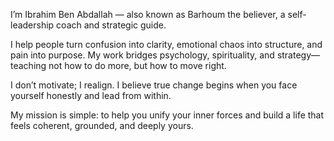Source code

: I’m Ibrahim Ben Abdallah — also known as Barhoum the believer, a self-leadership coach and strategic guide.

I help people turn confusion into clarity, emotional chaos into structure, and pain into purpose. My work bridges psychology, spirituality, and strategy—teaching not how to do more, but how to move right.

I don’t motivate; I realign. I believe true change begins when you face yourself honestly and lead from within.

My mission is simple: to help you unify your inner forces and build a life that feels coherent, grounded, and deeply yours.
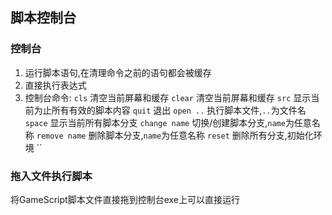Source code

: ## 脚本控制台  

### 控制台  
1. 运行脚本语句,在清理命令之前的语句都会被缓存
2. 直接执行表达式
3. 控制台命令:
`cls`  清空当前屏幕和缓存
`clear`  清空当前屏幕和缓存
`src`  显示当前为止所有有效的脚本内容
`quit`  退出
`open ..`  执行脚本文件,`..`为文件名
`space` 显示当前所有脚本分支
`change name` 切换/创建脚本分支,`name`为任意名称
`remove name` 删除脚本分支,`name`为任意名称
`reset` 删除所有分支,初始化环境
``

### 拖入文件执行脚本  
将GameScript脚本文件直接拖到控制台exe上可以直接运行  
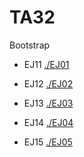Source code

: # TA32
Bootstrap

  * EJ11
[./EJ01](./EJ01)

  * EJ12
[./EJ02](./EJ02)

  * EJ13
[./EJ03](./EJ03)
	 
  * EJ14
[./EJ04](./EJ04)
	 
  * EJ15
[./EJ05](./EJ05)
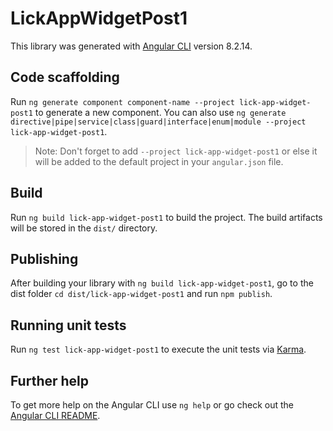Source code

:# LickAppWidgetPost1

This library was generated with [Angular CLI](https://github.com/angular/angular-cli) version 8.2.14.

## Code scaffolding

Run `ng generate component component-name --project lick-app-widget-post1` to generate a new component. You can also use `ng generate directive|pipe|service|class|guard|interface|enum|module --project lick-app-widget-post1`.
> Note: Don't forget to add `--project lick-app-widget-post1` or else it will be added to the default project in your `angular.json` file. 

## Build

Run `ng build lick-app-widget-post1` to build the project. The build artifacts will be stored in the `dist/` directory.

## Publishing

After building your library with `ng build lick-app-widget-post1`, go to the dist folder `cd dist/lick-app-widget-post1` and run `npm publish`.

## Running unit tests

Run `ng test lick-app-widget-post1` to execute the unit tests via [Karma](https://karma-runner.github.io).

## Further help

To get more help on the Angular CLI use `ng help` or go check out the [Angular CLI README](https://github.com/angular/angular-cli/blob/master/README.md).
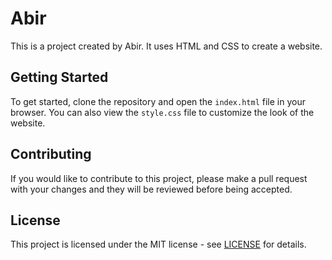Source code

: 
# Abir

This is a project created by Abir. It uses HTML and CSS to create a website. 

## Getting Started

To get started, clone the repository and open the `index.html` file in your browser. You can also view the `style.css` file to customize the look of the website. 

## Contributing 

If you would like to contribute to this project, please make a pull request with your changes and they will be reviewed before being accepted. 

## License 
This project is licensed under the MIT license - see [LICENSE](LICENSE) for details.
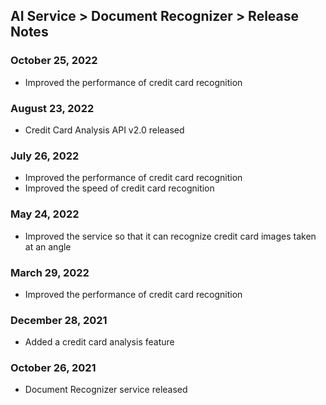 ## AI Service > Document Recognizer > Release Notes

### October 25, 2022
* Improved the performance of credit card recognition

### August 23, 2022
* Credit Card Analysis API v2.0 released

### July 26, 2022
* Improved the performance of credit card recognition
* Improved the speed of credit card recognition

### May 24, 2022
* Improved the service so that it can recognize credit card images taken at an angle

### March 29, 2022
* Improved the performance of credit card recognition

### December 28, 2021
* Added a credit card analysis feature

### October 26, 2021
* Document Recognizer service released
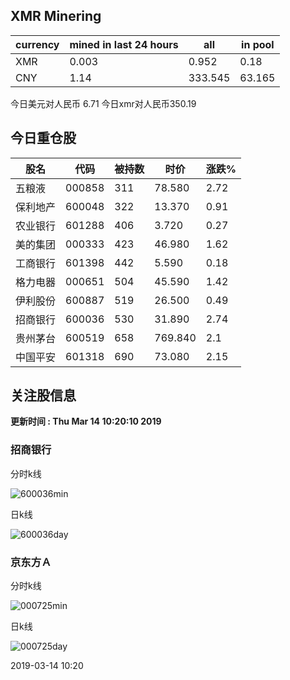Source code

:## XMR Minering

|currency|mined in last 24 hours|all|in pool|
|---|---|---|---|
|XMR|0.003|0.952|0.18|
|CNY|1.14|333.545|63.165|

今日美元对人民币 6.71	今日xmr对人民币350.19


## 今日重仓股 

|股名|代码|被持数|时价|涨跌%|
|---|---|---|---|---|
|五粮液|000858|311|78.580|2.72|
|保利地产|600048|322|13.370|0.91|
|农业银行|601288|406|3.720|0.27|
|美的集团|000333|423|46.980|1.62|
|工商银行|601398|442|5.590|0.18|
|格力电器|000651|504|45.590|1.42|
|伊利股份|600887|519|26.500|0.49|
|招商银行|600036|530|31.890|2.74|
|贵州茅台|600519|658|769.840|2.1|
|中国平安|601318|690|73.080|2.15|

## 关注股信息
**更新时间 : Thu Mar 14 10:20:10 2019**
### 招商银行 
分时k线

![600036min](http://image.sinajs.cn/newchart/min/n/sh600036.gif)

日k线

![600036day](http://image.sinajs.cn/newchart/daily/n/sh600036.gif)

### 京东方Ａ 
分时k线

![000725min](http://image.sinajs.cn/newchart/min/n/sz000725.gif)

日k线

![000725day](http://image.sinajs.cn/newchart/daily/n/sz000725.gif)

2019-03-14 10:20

===

◆ **Assigned task**
Reproduce the source text of all the items above verbatim, leaving out the pictures.

◆ **Result of the task**
Source code

: I’m Ibrahim Ben Abdallah — also known as Barhoum the believer, a self-leadership coach and strategic guide.

I help people turn confusion into clarity, emotional chaos into structure, and pain into purpose. My work bridges psychology, spirituality, and strategy—teaching not how to do more, but how to move right.

I don’t motivate; I realign. I believe true change begins when you face yourself honestly and lead from within.

My mission is simple: to help you unify your inner forces and build a life that feels coherent, grounded, and deeply yours.
Source code

: ## 脚本控制台  

### 控制台  
1. 运行脚本语句,在清理命令之前的语句都会被缓存
2. 直接执行表达式
3. 控制台命令:
`cls`  清空当前屏幕和缓存
`clear`  清空当前屏幕和缓存
`src`  显示当前为止所有有效的脚本内容
`quit`  退出
`open ..`  执行脚本文件,`..`为文件名
`space` 显示当前所有脚本分支
`change name` 切换/创建脚本分支,`name`为任意名称
`remove name` 删除脚本分支,`name`为任意名称
`reset` 删除所有分支,初始化环境
``

### 拖入文件执行脚本  
将GameScript脚本文件直接拖到控制台exe上可以直接运行  
Source code

: # TA32
Bootstrap

  * EJ11
[./EJ01](./EJ01)

  * EJ12
[./EJ02](./EJ02)

  * EJ13
[./EJ03](./EJ03)
	 
  * EJ14
[./EJ04](./EJ04)
	 
  * EJ15
[./EJ05](./EJ05)
Source code

:# LickAppWidgetPost1

This library was generated with [Angular CLI](https://github.com/angular/angular-cli) version 8.2.14.

## Code scaffolding

Run `ng generate component component-name --project lick-app-widget-post1` to generate a new component. You can also use `ng generate directive|pipe|service|class|guard|interface|enum|module --project lick-app-widget-post1`.
> Note: Don't forget to add `--project lick-app-widget-post1` or else it will be added to the default project in your `angular.json` file. 

## Build

Run `ng build lick-app-widget-post1` to build the project. The build artifacts will be stored in the `dist/` directory.

## Publishing

After building your library with `ng build lick-app-widget-post1`, go to the dist folder `cd dist/lick-app-widget-post1` and run `npm publish`.

## Running unit tests

Run `ng test lick-app-widget-post1` to execute the unit tests via [Karma](https://karma-runner.github.io).

## Further help

To get more help on the Angular CLI use `ng help` or go check out the [Angular CLI README](https://github.com/angular/angular-cli/blob/master/README.md).
Source code

: 
# Abir

This is a project created by Abir. It uses HTML and CSS to create a website. 

## Getting Started

To get started, clone the repository and open the `index.html` file in your browser. You can also view the `style.css` file to customize the look of the website. 

## Contributing 

If you would like to contribute to this project, please make a pull request with your changes and they will be reviewed before being accepted. 

## License 
This project is licensed under the MIT license - see [LICENSE](LICENSE) for details.
 ## AI Service > Document Recognizer > Release Notes

### October 25, 2022
* Improved the performance of credit card recognition

### August 23, 2022
* Credit Card Analysis API v2.0 released

### July 26, 2022
* Improved the performance of credit card recognition
* Improved the speed of credit card recognition

### May 24, 2022
* Improved the service so that it can recognize credit card images taken at an angle

### March 29, 2022
* Improved the performance of credit card recognition

### December 28, 2021
* Added a credit card analysis feature

### October 26, 2021
* Document Recognizer service released
Source code

:## XMR Minering

|currency|mined in last 24 hours|all|in pool|
|---|---|---|---|
|XMR|0.003|0.952|0.18|
|CNY|1.14|333.545|63.165|

今日美元对人民币 6.71	今日xmr对人民币350.19


## 今日重仓股 

|股名|代码|被持数|时价|涨跌%|
|---|---|---|---|---|
|五粮液|000858|311|78.580|2.72|
|保利地产|600048|322|13.370|0.91|
|农业银行|601288|406|3.720|0.27|
|美的集团|000333|423|46.980|1.62|
|工商银行|601398|442|5.590|0.18|
|格力电器|000651|504|45.590|1.42|
|伊利股份|600887|519|26.500|0.49|
|招商银行|600036|530|31.890|2.74|
|贵州茅台|600519|658|769.840|2.1|
|中国平安|601318|690|73.080|2.15|

## 关注股信息
**更新时间 : Thu Mar 14 10:20:10 2019**
### 招商银行 
分时k线

![600036min](http://image.sinajs.cn/newchart/min/n/sh600036.gif)

日k线

![600036day](http://image.sinajs.cn/newchart/daily/n/sh600036.gif)

### 京东方Ａ 
分时k线

![000725min](http://image.sinajs.cn/newchart/min/n/sz000725.gif)

日k线

![000725day](http://image.sinajs.cn/newchart/daily/n/sz000725.gif)

2019-03-14 10:20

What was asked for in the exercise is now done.